Yap! There is a quite better way, that comes with lovely LINQ. I put here in two forms. First looks complicated but not at ALL! Believe me ;)
At the first step you have to take out those A'indexes that their values fall into your range (I call it min...max), based on your example I got that your range is closed from the lower boundary and closed on upper side, I means when you mentioned 3 -> 5 actually It is [3, 5)! It does not contain 5. Anyway that is not the matter.
This can be done by following LINQ
int[] selectedIndexes = a.Select((value, index) =>
new { Value = value, Index = index }).
Where(aToken => aToken.Value > min && aToken.Value <= max).
Select(t => t.Index).ToArray<int>();
The first select, generates a collection of [Value, Index] pairs that the first one is the array element and the second one is the index of the element within the array. I think this is the main trick for your question. So It provides you with this ability to work with the indexes same as usual values.
Finally in the second Select I just wrap whole indexes into an integer array. Hence after this you have the whole indexes that their value fall in the given range.
Now second step!
When you got those indexes, you have to select whole elements within the B under the selected Indexes from the A. The same thing should be done over the B. It means again we select B element into a collection of [Value, Index] pairs and then we select those guys that their indexes exist within the selected indexes from the A. This can be done as follow:
double[] selectedValues = b.Select((item, index) =>
new { Item = item, Index = index }).
Where(bToken => selectedIndexes.Contains(bToken.Index)).
Select(d => d.Item).ToArray<double>();
Ok, so first select is the one I talked about it in the fist part and then look at the where section that check whether the index of the bToken which is an element of B exists in the selectedIndexes (from A) or not!

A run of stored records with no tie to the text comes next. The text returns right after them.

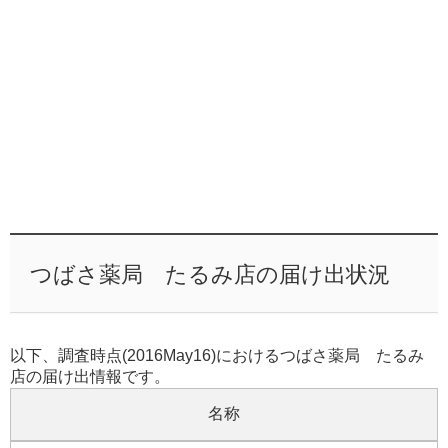
つばさ薬局 たるみ店の届け出状況
以下、調査時点(2016May16)におけるつばさ薬局 たるみ
店の届け出情報です。
名称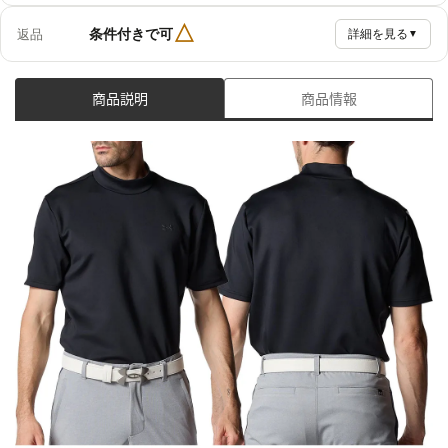
△
条件付きで可
返品
詳細を見る
▼
商品説明
商品情報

Finally I wrap both codes into one as below:
double[] answers = b.Select((item, index) =>
new { Item = item, Index = index }).
Where(bTokent =>
a.Select((value, index) =>
new { Value = value, Index = index }).
Where(aToken => aToken.Value > min && aToken.Value <= max).
Select(t => t.Index).
Contains(bTokent.Index)).Select(d => d.Item).ToArray<double>();
Buy a beer for me, if it would be useful :)
I don't know if you're still interested, but I saw this one and I liked the challenge. If you use .Net 4 (having the Enumberable.Zip method) there is a very concise way to do this (given the conditions under futher info):
arrayA.Zip(arrayB, (a,b) => new {a,b})
.Where(x => x.a > lower && x.a < upper)
.Select (x => x.b)
You may want to use >= and <= to make the range comparisons inclusive.